Required action: Your job is to return every line in the data holding the string "utilizando".

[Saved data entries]

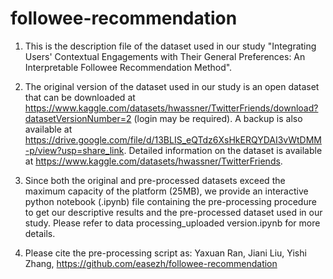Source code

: # followee-recommendation

1. This is the description file of the dataset used in our study "Integrating Users' Contextual Engagements with Their General Preferences: An Interpretable Followee Recommendation Method".

2. The original version of the dataset used in our study is an open dataset that can be downloaded at https://www.kaggle.com/datasets/hwassner/TwitterFriends/download?datasetVersionNumber=2 (login may be required). A backup is also available at https://drive.google.com/file/d/13BLIS_eQTdz6XsHkERQYDAI3vWtDMM-p/view?usp=share_link. Detailed information on the dataset is available at https://www.kaggle.com/datasets/hwassner/TwitterFriends.

3. Since both the original and pre-processed datasets exceed the maximum capacity of the platform (25MB), we provide an interactive python notebook (.ipynb) file containing the pre-processing procedure to get our descriptive results and the pre-processed dataset used in our study. Please refer to data processing_uploaded version.ipynb for more details.

4. Please cite the pre-processing script as: Yaxuan Ran, Jiani Liu, Yishi Zhang, https://github.com/easezh/followee-recommendation
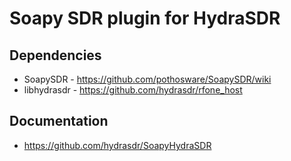 # Soapy SDR plugin for HydraSDR

## Dependencies

* SoapySDR - https://github.com/pothosware/SoapySDR/wiki
* libhydrasdr - https://github.com/hydrasdr/rfone_host

## Documentation

* https://github.com/hydrasdr/SoapyHydraSDR
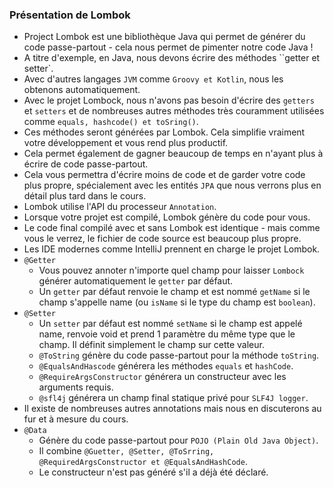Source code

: ### **Présentation de Lombok**
+ Project Lombok est une bibliothèque Java qui permet de générer du code passe-partout - cela nous permet de pimenter notre code Java !
+ A titre d'exemple, en Java, nous devons écrire des méthodes ``getter et setter`.
+ Avec d'autres langages `JVM` comme `Groovy et Kotlin`, nous les obtenons automatiquement.
+ Avec le projet Lombock, nous n'avons pas besoin d'écrire des `getters` et `setters` et de nombreuses autres méthodes très couramment utilisées comme `equals, hashcode() et toSring()`.
+ Ces méthodes seront générées par Lombok. Cela simplifie vraiment votre développement et vous rend plus productif.
+ Cela permet également de gagner beaucoup de temps en n'ayant plus à écrire de code passe-partout.
+ Cela vous permettra d'écrire moins de code et de garder votre code plus propre, spécialement avec les entités `JPA` que nous verrons plus en détail plus tard dans le cours.
+ Lombok utilise l'API du processeur `Annotation`.
+ Lorsque votre projet est compilé, Lombok génère du code pour vous.
+ Le code final compilé avec et sans Lombok est identique - mais comme vous le verrez, le fichier de code source est beaucoup plus propre.
+ Les IDE modernes comme IntelliJ prennent en charge le projet Lombok.
+ `@Getter`
    + Vous pouvez annoter n'importe quel champ pour laisser `Lombock` générer automatiquement le `getter` par défaut.
    + Un `getter` par défaut renvoie le champ et est nommé `getName` si le champ s'appelle name (ou `isName` si le type du champ est `boolean`).
+ `@Setter`
    + Un `setter` par défaut est nommé `setName` si le champ est appelé name, renvoie void et prend 1 paramètre du même type que le champ. Il définit simplement le champ sur cette valeur.
    + `@ToString` génère du code passe-partout pour la méthode `toString`.
    + `@EqualsAndHascode` générera les méthodes `equals` et `hashCode`.
    + `@RequireArgsConstructor` générera un constructeur avec les arguments requis.
    + `@sfl4j` générera un champ final statique privé pour `SLF4J logger`.
+ Il existe de nombreuses autres annotations mais nous en discuterons au fur et à mesure du cours.
+ `@Data`
    + Génère du code passe-partout pour `POJO (Plain Old Java Object)`.
    + Il combine `@Guetter, @Setter, @ToSrring, @RequiredArgsConstructor et @EqualsAndHashCode`.
    + Le constructeur n'est pas généré s'il a déjà été déclaré.


     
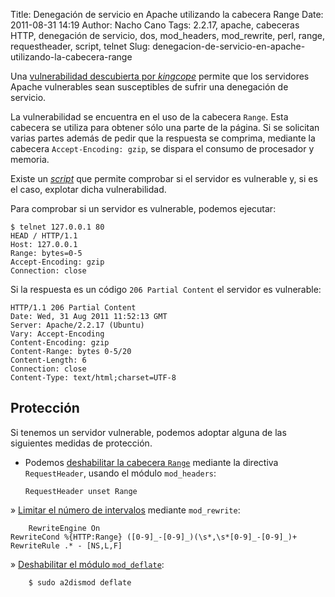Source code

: Title: Denegación de servicio en Apache utilizando la cabecera Range
Date: 2011-08-31 14:19
Author: Nacho Cano
Tags: 2.2.17, apache, cabeceras HTTP, denegación de servicio, dos, mod_headers, mod_rewrite, perl, range, requestheader, script, telnet
Slug: denegacion-de-servicio-en-apache-utilizando-la-cabecera-range

Una [vulnerabilidad descubierta por _kingcope_][] permite que los
servidores Apache vulnerables sean susceptibles de sufrir una denegación
de servicio.

La vulnerabilidad se encuentra en el uso de la cabecera `Range`. Esta
cabecera se utiliza para obtener sólo una parte de la página. Si se
solicitan varias partes además de pedir que la respuesta se comprima,
mediante la cabecera `Accept-Encoding: gzip`, se dispara el consumo de
procesador y memoria.

Existe un [_script_][] que permite comprobar si el servidor es
vulnerable y, si es el caso, explotar dicha vulnerabilidad.

Para comprobar si un servidor es vulnerable, podemos ejecutar:

    $ telnet 127.0.0.1 80
    HEAD / HTTP/1.1
    Host: 127.0.0.1
    Range: bytes=0-5
    Accept-Encoding: gzip
    Connection: close

Si la respuesta es un código `206 Partial Content` el servidor es
vulnerable:

    HTTP/1.1 206 Partial Content
    Date: Wed, 31 Aug 2011 11:52:13 GMT
    Server: Apache/2.2.17 (Ubuntu)
    Vary: Accept-Encoding
    Content-Encoding: gzip
    Content-Range: bytes 0-5/20
    Content-Length: 6
    Connection: close
    Content-Type: text/html;charset=UTF-8

Protección
----------

Si tenemos un servidor vulnerable, podemos adoptar alguna de las
siguientes medidas de protección.

-   Podemos [deshabilitar la cabecera `Range`][deshabilitar la cabecera Range] mediante la directiva
    `RequestHeader`, usando el módulo `mod_headers`:

        RequestHeader unset Range

» [Limitar el número de intervalos][] mediante `mod_rewrite`:

        RewriteEngine On
    RewriteCond %{HTTP:Range} ([0-9]_-[0-9]_)(\s*,\s*[0-9]_-[0-9]_)+
    RewriteRule .* - [NS,L,F]

» [Deshabilitar el módulo `mod_deflate`][Deshabilitar el módulo mod_deflate]:

        $ sudo a2dismod deflate

  [vulnerabilidad descubierta por _kingcope_]: http://issues.apache.org/bugzilla/show_bug.cgi?id=51714
    "vulnerabilidad descubierta por _kingcope_"
  [_script_]: http://seclists.org/fulldisclosure/2011/Aug/att-175/killapache_pl.bin
    "_script_"
  [deshabilitar la cabecera Range]: http://www.securityartwork.es/2011/08/25/denegacion-de-servicio-en-apache/
    "deshabilitar la cabecera `Range`"
  [Limitar el número de intervalos]: http://seclists.org/fulldisclosure/2011/Aug/257
    "Limitar el número de intervalos"
  [Deshabilitar el módulo mod_deflate]: http://www.daboweb.com/2011/08/24/vulnerabilidad-0-day-y-ataques-dos-en-apache-2-0-2-2-y-1-3-medidas-para-paliarlo/
    "Deshabilitar el módulo `mod_deflate`"
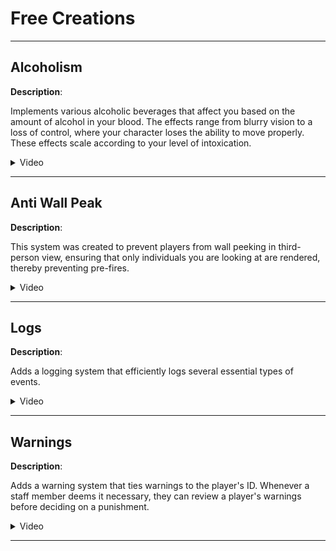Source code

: # Free Creations

---

## Alcoholism

**Description**: 

Implements various alcoholic beverages that affect you based on the amount of alcohol in your blood. The effects range from blurry vision to a loss of control, where your character loses the ability to move properly. These effects scale according to your level of intoxication.

<details>
  <summary>Video</summary>
  <div style="text-align: center;">
    <video width="560" height="315" controls>
      <source src="https://bleonheart.github.io/assets/videos//Alcoholism.mp4" type="video/mp4">
    </video>
  </div>
</details>

---

## Anti Wall Peak

**Description**: 

This system was created to prevent players from wall peeking in third-person view, ensuring that only individuals you are looking at are rendered, thereby preventing pre-fires.

<details>
  <summary>Video</summary>
  <div style="text-align: center;">
    <video width="560" height="315" controls>
      <source src="https://bleonheart.github.io/assets/videos//AntiWallPeak.mp4" type="video/mp4">
    </video>
  </div>
</details>

---

## Logs

**Description**:  

Adds a logging system that efficiently logs several essential types of events.

<details>
  <summary>Video</summary>
  <div style="text-align: center;">
    <video width="560" height="315" controls>
      <source src="https://bleonheart.github.io/assets/videos//Logs.mp4" type="video/mp4">
    </video>
  </div>
</details>

---

## Warnings

**Description**:  

Adds a warning system that ties warnings to the player's ID. Whenever a staff member deems it necessary, they can review a player's warnings before deciding on a punishment.

<details>
  <summary>Video</summary>
  <div style="text-align: center;">
    <video width="560" height="315" controls>
      <source src="https://bleonheart.github.io/assets/videos//Warning.mp4" type="video/mp4">
    </video>
  </div>
</details>

---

Output:
: Title: Denegación de servicio en Apache utilizando la cabecera Range
Slug: denegacion-de-servicio-en-apache-utilizando-la-cabecera-range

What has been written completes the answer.